• **PROVIDED PASSAGE**:

----------------

My brain + question + a pen =  my favorite way to think. 

Do you doodle? If not, now is a great time to start — all your colleagues on that video call will just think you’re taking notes. And get this — it could boost your memory of the discussion by almost 30%.

A few years ago, Professor Jackie Andrade at the University of Plymouth asked 40 participants to listen to a long recorded message for the names of people coming to a party. Half were randomly assigned “to a ‘doodling’ condition where they shaded printed shapes while listening to the telephone call.”

The doodling group recalled 29% more information than the non-doodlers when they were surprised with a memory test. Here’s the full study.

Pretty great results for basically coloring, right?

Presidents do it

Samuel Beckett, did, too

If you have kids, you know how they’ll scribble on anything and everything (Darwin’s kids even laid claim to the manuscript for Origin of Species with their cartoons). Somewhere along the journey through school and work, we decided it looked unprofessional to doodle in the conference room.

----------------

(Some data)
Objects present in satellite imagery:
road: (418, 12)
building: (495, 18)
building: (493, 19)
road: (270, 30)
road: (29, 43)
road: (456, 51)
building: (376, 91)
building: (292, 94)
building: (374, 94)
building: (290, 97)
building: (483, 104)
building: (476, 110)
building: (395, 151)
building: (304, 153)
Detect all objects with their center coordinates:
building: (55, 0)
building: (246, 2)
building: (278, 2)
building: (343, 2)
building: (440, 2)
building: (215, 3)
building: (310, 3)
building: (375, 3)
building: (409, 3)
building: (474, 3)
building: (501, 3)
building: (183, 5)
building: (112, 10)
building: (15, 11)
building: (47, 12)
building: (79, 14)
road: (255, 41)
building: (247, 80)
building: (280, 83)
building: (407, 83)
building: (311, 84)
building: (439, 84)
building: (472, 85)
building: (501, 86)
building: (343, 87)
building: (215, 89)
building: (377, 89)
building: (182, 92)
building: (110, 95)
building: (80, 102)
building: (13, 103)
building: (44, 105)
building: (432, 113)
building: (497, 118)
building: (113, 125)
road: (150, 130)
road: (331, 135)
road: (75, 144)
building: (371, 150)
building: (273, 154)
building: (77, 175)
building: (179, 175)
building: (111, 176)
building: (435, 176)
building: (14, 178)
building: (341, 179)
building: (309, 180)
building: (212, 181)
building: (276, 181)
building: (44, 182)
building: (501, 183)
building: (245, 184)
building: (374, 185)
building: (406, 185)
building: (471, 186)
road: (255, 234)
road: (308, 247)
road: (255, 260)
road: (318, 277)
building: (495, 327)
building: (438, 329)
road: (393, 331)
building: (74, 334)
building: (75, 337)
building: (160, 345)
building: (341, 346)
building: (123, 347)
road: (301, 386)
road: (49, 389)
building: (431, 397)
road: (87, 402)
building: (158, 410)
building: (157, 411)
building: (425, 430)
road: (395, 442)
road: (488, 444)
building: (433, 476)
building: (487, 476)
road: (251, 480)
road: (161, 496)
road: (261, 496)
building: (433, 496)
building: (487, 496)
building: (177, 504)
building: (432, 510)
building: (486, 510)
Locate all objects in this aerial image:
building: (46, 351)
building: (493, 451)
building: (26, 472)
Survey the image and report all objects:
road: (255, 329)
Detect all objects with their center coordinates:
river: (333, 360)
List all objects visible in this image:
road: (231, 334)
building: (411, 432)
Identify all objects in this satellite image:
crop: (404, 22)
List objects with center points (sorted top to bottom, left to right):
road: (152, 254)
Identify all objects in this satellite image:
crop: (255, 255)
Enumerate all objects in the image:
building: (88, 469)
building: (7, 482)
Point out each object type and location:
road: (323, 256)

----------------

• **DIRECTION 1**:
In the doodling text, how many participants did Professor Jackie Andrade ask to listen to the recorded message?
• **DIRECTION 2**:
Condense the paragraph of the doodling text that begins "A few years ago, Professor Jackie Andrade" into a short bulleted list that keeps its main facts.
• **DIRECTION 3**:
Carry on the doodling text from its final sentence with a few more paragraphs in the same style.
This data has no role here.

• **RESULT 1**:
40 participants.

• **RESULT 2**:
- Researcher: Professor Jackie Andrade, University of Plymouth
- Participants: 40
- Task: listen to a long recorded message for the names of people coming to a party
- Setup: half were randomly assigned to a "doodling" condition, shading printed shapes while listening to the telephone call

• **RESULT 3**:
The wise and wonderful cartoonist and author Lynda Barry observed, “When little kids draw, they use the paper as a place for an experience. The paper is where this thing is going to happen, and the happening part of the experience is the reason to do it. When we get a little older the paper ...goes from being a place for something to happen to a thing with a drawing on it, a drawing that can be judged as good or bad.”

But Prof. Andrade concluded from her study: “Unlike many dual task situations, doodling while working can be beneficial.” So join me in reclaiming the humble act of doodling, starting with adopting my friend Sunni’s new definition of the doodling  as “making marks to help you think.” 

Here’s Barry’s quick way to get back in touch with your inner doodler:

  1. Fold a piece of paper into quarters, draw a quick scribble in each of the quadrants.

  2. Turn the paper upside down and set a timer for 60 seconds (per quadrant).

  3. Turn that scribble into a monster. 

“There’s no way to do this wrong—or right for that matter. Monsters can look like anything,” says Barry.”...drawing and writing by hand can set up conditions for discovery and insight in real time.”

Give your screen and keyboard a break, pick up your favorite pen, and rediscover the experience of letting the marks come as they like.